Сагайдачный раскурил свою тоненькую папироску и, приподняв острый подбородок, выпустил кольцо дыма. Вот ведь человек — курил жесточайшую мужицкую махру, а дым вился интеллигентными светлыми колечками.
— Значит, ты предлагаешь мне принять участие в афере… обмане, — сказал Сагайдачный. — На вашем языке это, конечно, называется военной хитростью?
— Иначе с ними не справиться. Все зависит от вас. Только вам они поверят.
Почему-то у меня был виноватый тон. Я как будто просил прощения за то, что вынужден прибегать к такой хитрости.
— Семеренкова они бросили в карьер, — сказал я. — Ранили и бросили. Чтоб помучился.
Чуть дрогнули пальцы, державшие папироску.
— Я не скрываю, что это опасно, — добавил я. — Они же звери! Фашисты!
— Э, разве в этом дело? — сказал Сагайдачный. — Смерти и страданий я не боюсь. Вообще, проблемы соматического существования меня не очень волнуют. Но нарушить основу своей жизни, ее принцип… ради чего? В данной точке земного шара, в данное время одним Горелым станет меньше. Но, как феникс, Горелый возродится еще где-то. В любые времена было достаточно извергов и садистов.
Этого я боялся больше всего. Когда Сагайдачный принимался рассуждать, все теряло фундамент, становилось зыбким. Я крепче уцепился в подлокотники кресла с высокой драной спинкой. Сколько людей сиживало в этом кресле до меня! И все они уходили ни с чем.

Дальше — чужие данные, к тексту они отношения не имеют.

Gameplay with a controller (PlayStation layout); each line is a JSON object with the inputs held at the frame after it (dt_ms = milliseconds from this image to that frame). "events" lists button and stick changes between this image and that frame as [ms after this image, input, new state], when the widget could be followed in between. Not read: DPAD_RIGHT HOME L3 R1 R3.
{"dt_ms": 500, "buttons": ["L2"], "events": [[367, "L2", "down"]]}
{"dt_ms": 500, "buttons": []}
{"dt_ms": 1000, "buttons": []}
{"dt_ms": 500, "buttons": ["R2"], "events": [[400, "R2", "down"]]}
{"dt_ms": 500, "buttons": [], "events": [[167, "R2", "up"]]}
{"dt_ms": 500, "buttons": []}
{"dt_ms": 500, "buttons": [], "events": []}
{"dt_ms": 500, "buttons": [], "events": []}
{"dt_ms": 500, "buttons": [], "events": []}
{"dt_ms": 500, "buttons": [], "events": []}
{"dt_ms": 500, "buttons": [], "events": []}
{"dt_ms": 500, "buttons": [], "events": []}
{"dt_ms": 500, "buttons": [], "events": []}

— Ты думаешь, я их мало видел на своем веку, горелых? — спросил Сагайдачный. — Нет, все, что мы можем противопоставить им, — это крепость своего духа, неприятие их морали и согласие со сложной и противоречивой жизнью, природой, которая, создавая овец, почему-то дополняет их волчьими стаями. «Разумное наслаждение настоящим- это единственная разумная забота о будущем».
— Марк Аврелий? — Я решил умилостивить старика и возобновил давнюю игру.
— Монтень.
— Он не воевал, ваш Монтень! — сказал я, держась за подлокотники. — Он сидел в замке и философствовал. Вы сами рассказывали!
— А все-таки он воевал, — торжествующе улыбнулся старик. — И много. Он был смелым бойцом, гулякой и задирой. Но только он убедился в тщетности действия. И потому воевал в иной сфере, сфере ума, размышления.
— Но это же не то! — выкрикнул я, чувствуя, что все рушится.